Kall ditanya apa yang buat Ran bisa bertahan sampai sekarang. Jawabannya cukup simpel, kebahagiaan.,

Ran bukan tidak bahagia selama ini, hanya saja rasa sakit yang terima menutupi rasa bahagia tersebut.

Namun kini perlahan mulai membaik, Ran harus bertahan sampai kebahagiaan itu kembali kepada dirinya.

“Kamu kenapa diem aja?” tanya Fito memecahkan keheningan.

Ran memang sedang mendorong kursi roda milik Fito, namun dengan tatapan kosong.

Ran tersadar dari lamunannya. “Maaf Fito, lagian Fito diem juga sih,” jawab Ran mengelak.

“Kita mau kemana emang?” tanya Fito lagi.

“Ke taman, bentar lagi juga sampe.”

Fito mengangguk sebagai jawaban.

Ran terus mendorong kursi roda milik Fito dengan hati-hati, sampai mereka tiba di taman yang Ran maksud.

Taman yang cukup sepi, namun tidak jarang ada yang datang hanya untuk menenangkan diri di sana, salah satunya Ran.

Taman itu tidak jauh dari rumah Ran dan juga Fito, makanya mereka memilih untuk jalan kaki.

“Ini tamannya!” seru Ran bersemangat.

“Lebih tepatnya lapangan kosong,” balas Fito seraya memandang setiap sudut dari taman yang seperti lapangan kosong tersebut.

Ran tertawa mendengar hal tersebut. Ran melangkahkan kakinya ke samping Fito, dan mendudukkan dirinya di rumput taman.

“Kenapa duduk di bawah?” tanya Fito seraya memperhatikan gerak-gerik Ran.

“Ya mau dimana lagi? Di pangkuan Fito?” jawab Ran ngasal.

Fito menggeleng. “Kamu berat.”

Ran menatap sinis Fito, Fito hanya tertawa kecil.

“Kenapa kamu ngajak aku ke sini?”

“Ya karena Ran gak ada tujuan lain?”

Mereka saling melempar tatapan, dan hening. Sampai Ran tertawa diikuti oleh Fito juga.

“Ran bercanda, Ran sering ke sini kalo Ran lagi sedih,” jawabnya serius.

“Gak takut diculik?”

Ran menggeleng, tangannya menunjuk ke sebuah rumah di depan mereka, tidak jauh dari taman tersebut.

“Itu rumah pak rt, ngapain takut?”

Fito mengangguk paham, ia sedikit tertawa. Fito sedikit tidak paham dengan tingkah unik Ran.

Tiba-tiba saja Fito teringat sesuatu, dirinya hendak menanyakan hal ini kepada Ran dari awal perjumpaan mereka.

“Ran,” panggil Fito lembut, Fito menunduk agar bisa menatap Ran.

Ran menoleh ke arah Fito, menatap mata Fito. “Iya Fito?” sahut Ran.

“Aku boleh nanya sesuatu?”

Ran mengangguk. “Boleh banget.”

“Maaf, aku gak pernah lihat bunda kamu, bunda kamu kemana?”

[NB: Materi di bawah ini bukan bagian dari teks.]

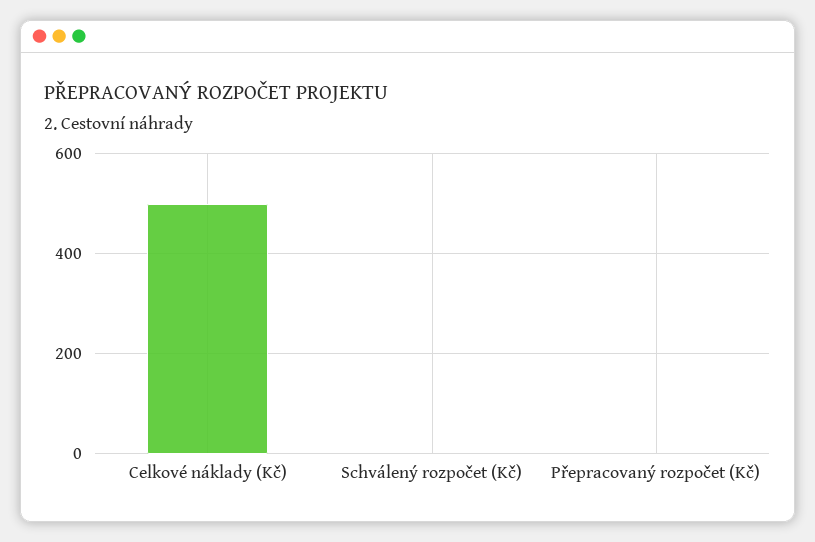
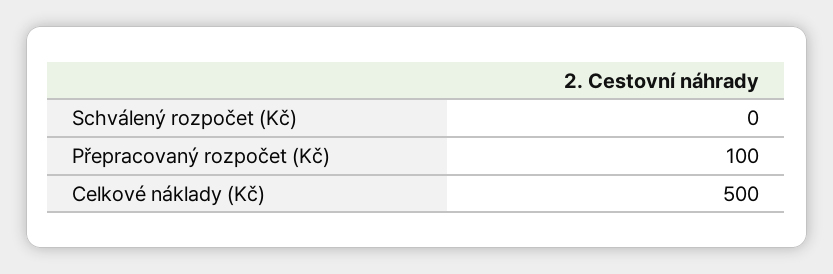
  {
    "Celkové náklady (Kč)": 500,
    "Schválený rozpočet (Kč)": 0,
-   "Přepracovaný rozpočet (Kč)": 0
+   "Přepracovaný rozpočet (Kč)": 100
  }

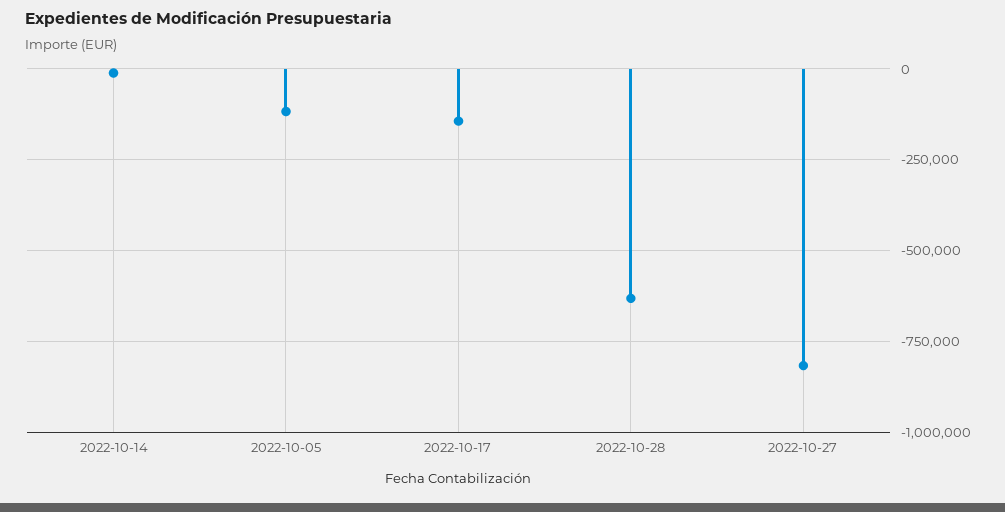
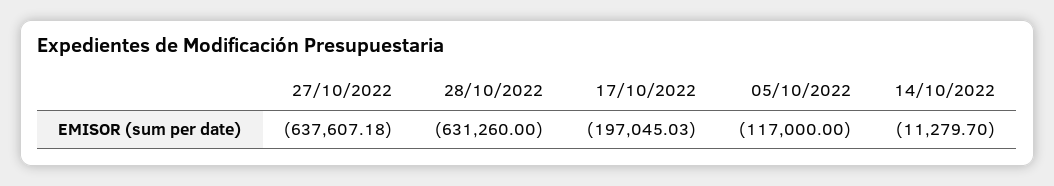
  {
    "2022-10-14": -11279.7,
    "2022-10-05": -117000,
-   "2022-10-17": -150000,
+   "2022-10-17": -197045.03,
    "2022-10-28": -631260,
-   "2022-10-27": -825000
+   "2022-10-27": -637607.18
  }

Ran terdiam, tidak ada jawaban sama sekali.

Ran menolehkan pandangannya ke depan, menatap kosong ke depan.

Ran baru teringat akan hal itu, bunda atau ibu, ia tidak pernah mengucapkan kata itu seumur hidupnya.

Bahkan di ingatan yang masih bisa ia ingat, tidak ada sosok ibu di sana.

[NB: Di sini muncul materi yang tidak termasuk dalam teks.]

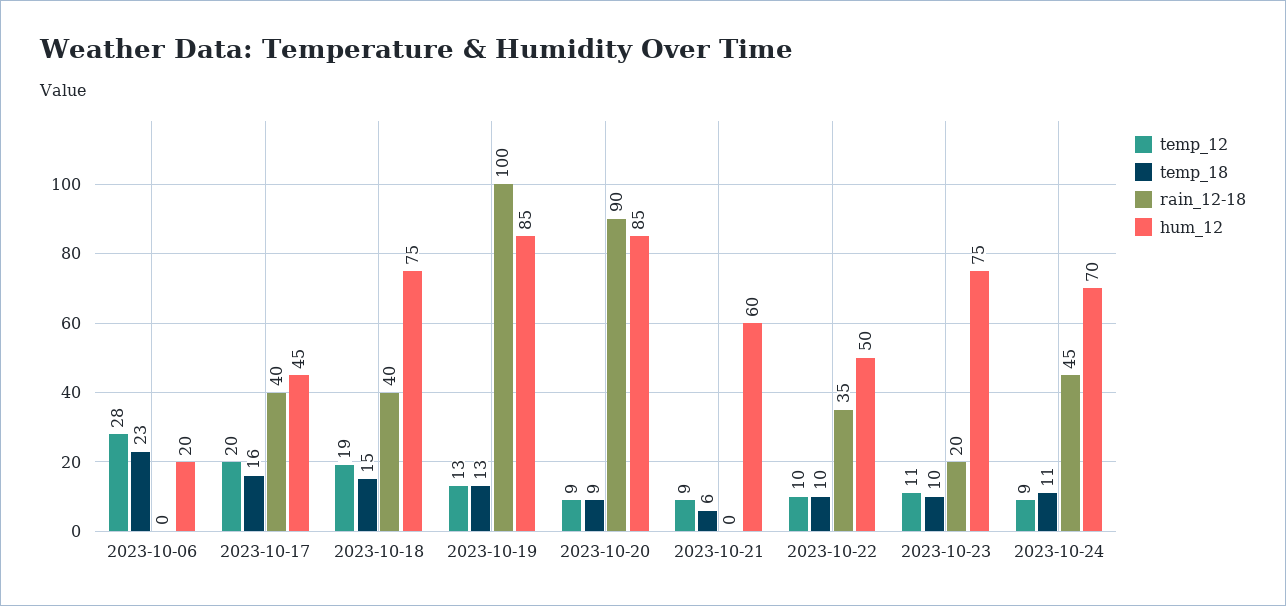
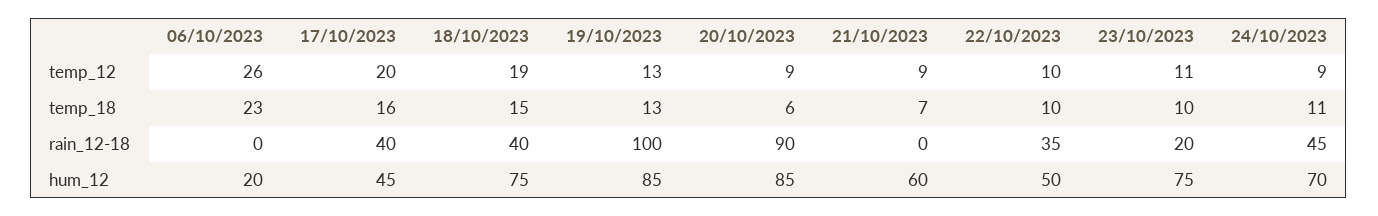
  {
    "temp_12": {
-     "2023-10-06": 28,
+     "2023-10-06": 26,
      "2023-10-17": 20,
      "2023-10-18": 19,
      "2023-10-19": 13,
      "2023-10-20": 9,
      "2023-10-21": 9,
      "2023-10-22": 10,
      "2023-10-23": 11,
      "2023-10-24": 9
    },
    "temp_18": {
      "2023-10-06": 23,
      "2023-10-17": 16,
      "2023-10-18": 15,
      "2023-10-19": 13,
-     "2023-10-20": 9,
+     "2023-10-20": 6,
-     "2023-10-21": 6,
+     "2023-10-21": 7,
      "2023-10-22": 10,
      "2023-10-23": 10,
      "2023-10-24": 11
    },
    "rain_12-18": {
      "2023-10-06": 0,
      "2023-10-17": 40,
      "2023-10-18": 40,
      "2023-10-19": 100,
      "2023-10-20": 90,
      "2023-10-21": 0,
      "2023-10-22": 35,
      "2023-10-23": 20,
      "2023-10-24": 45
    },
    "hum_12": {
      "2023-10-06": 20,
      "2023-10-17": 45,
      "2023-10-18": 75,
      "2023-10-19": 85,
      "2023-10-20": 85,
      "2023-10-21": 60,
      "2023-10-22": 50,
      "2023-10-23": 75,
      "2023-10-24": 70
    }
  }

Ran tidak pernah melihat foto ibunya, jangankan foto sang ibu, foto dirinya sendiri saat kecil saja tidak ada.

Ran merogoh saku baju kodok yang ia kenakan, ia mengambil buku kecil yang sudah sedikit lusuh, buku kecil yang berisikan semua memori-memori yang masih ia ingat.

“Ran gak tau bunda Ran kemana, tapi Ran pernah dengar, kalo bunda Ran udah gak ada,” jawab Ran pelan seraya membaca bukunya.

“Gak ada?” tanya Fito kebingungan.

Ran mengangguk. “Udah meninggal mungkin?” jawabnya ragu-ragu.

Ran tersenyum tipis. “Banyak hal yang Ran gak tau Fito, mungkin karena Ran masih kecil,” ucapnya tenang.

Fito terdiam, ia sangat penasaran dengan Ran, apa yang telah ia alami selama ini, dan sebesar apa luka yang ia terima. Dan—

“Apa yang membuat kamu bisa sekuat ini Ran?”

“Kebahagiaan—” Ran menggantung ucapannya.

“Kebahagiaan yang akan Ran rasakan kelak.”